How to complete this task: The records follow. Filter them to the lines that hold "pixels".

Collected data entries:
╔══

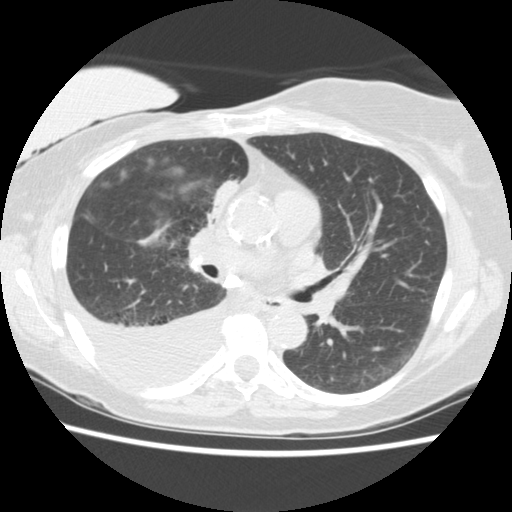
Low-dose screening chest CT, axial slice; third screening round (two years after baseline); lung window (W 1500 / L -600 HU); standard (soft-tissue) reconstruction kernel (STANDARD); 120 kVp; slice 74 of 157 in the series. Female, age 56 years at enrolment. Current smoker at enrolment.
- Expert-annotated lung lesion, bounding box <185,166,251,234> (left, top, right, bottom; pixels).
- The screening reader recorded 2 non-calcified nodules or masses ≥4 mm on this exam (right middle lobe, right lower lobe); which of them this box marks is not recorded.
- Later outcome: lung cancer diagnosed 160 days after this screen — adenocarcinoma, NOS, right upper lobe, stage IIIB (AJCC 6th edition), 8 mm at pathology.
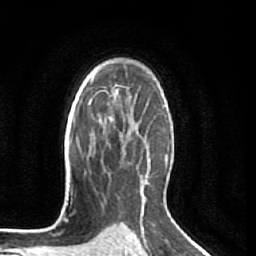
Breast MRI (dynamic contrast-enhanced), one axial slice; position 43 of 64 along the scan axis; cropped to one breast; dynamic contrast-enhanced series, time point 2 of 7 at this slice position (early post-contrast); 1.5 T; TE 2.5 ms, TR 5.5 ms; 2.5 mm slice thickness; 256 × 256 image matrix, field of view 165 × 165 mm. Female patient.
Annotated regions visible in this slice (semi-automatic segmentation, software-assisted and operator-edited):
- enhancing-tissue mask used for the functional tumour volume (all voxels passing the contrast-enhancement thresholds inside the analysis volume; usually the tumour): bounding box (x1, y1, x2, y2) in pixels: (110, 117, 113, 122)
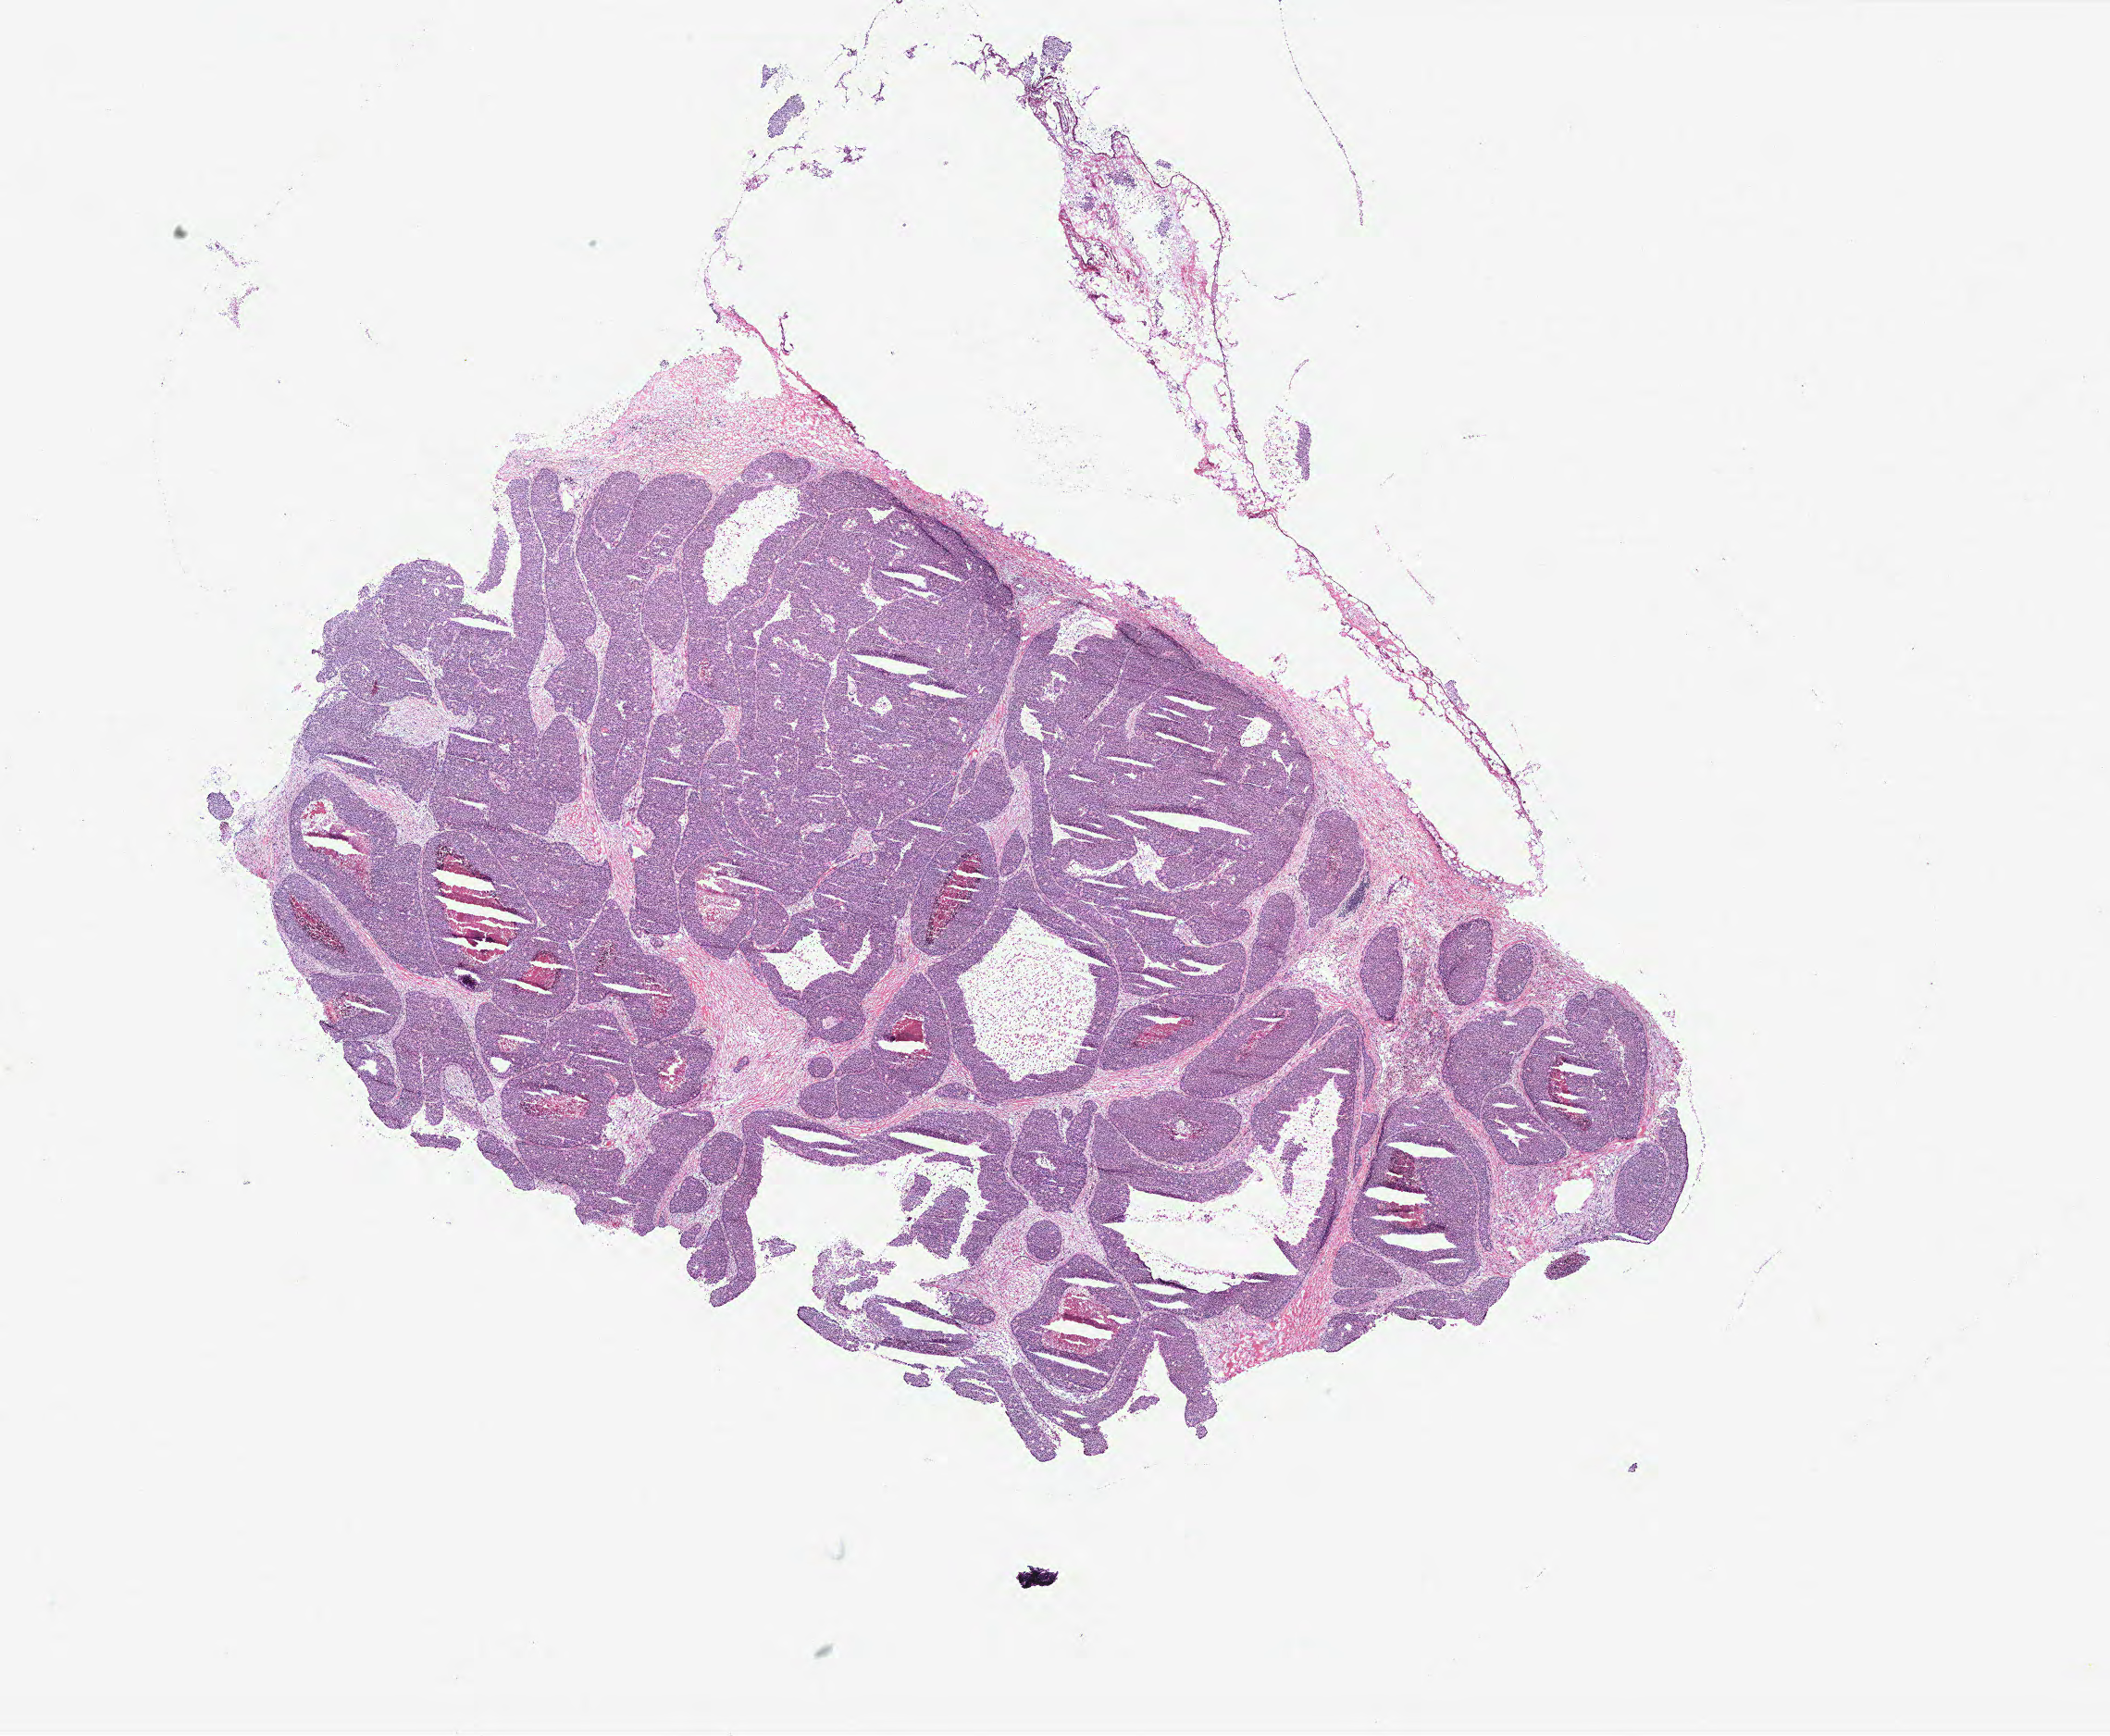
Whole-slide histology image, H&E-stained — shown as a low-resolution overview of the whole scanned area (about 18.2 x 15.0 mm). Breast, tumour tissue. Female, 46 y/o.
Histologic diagnosis: Infiltrating duct carcinoma, NOS.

╚══

Result of the exercise:
- Expert-annotated lung lesion, bounding box <185,166,251,234> (left, top, right, bottom; pixels).
- enhancing-tissue mask used for the functional tumour volume (all voxels passing the contrast-enhancement thresholds inside the analysis volume; usually the tumour): bounding box (x1, y1, x2, y2) in pixels: (110, 117, 113, 122)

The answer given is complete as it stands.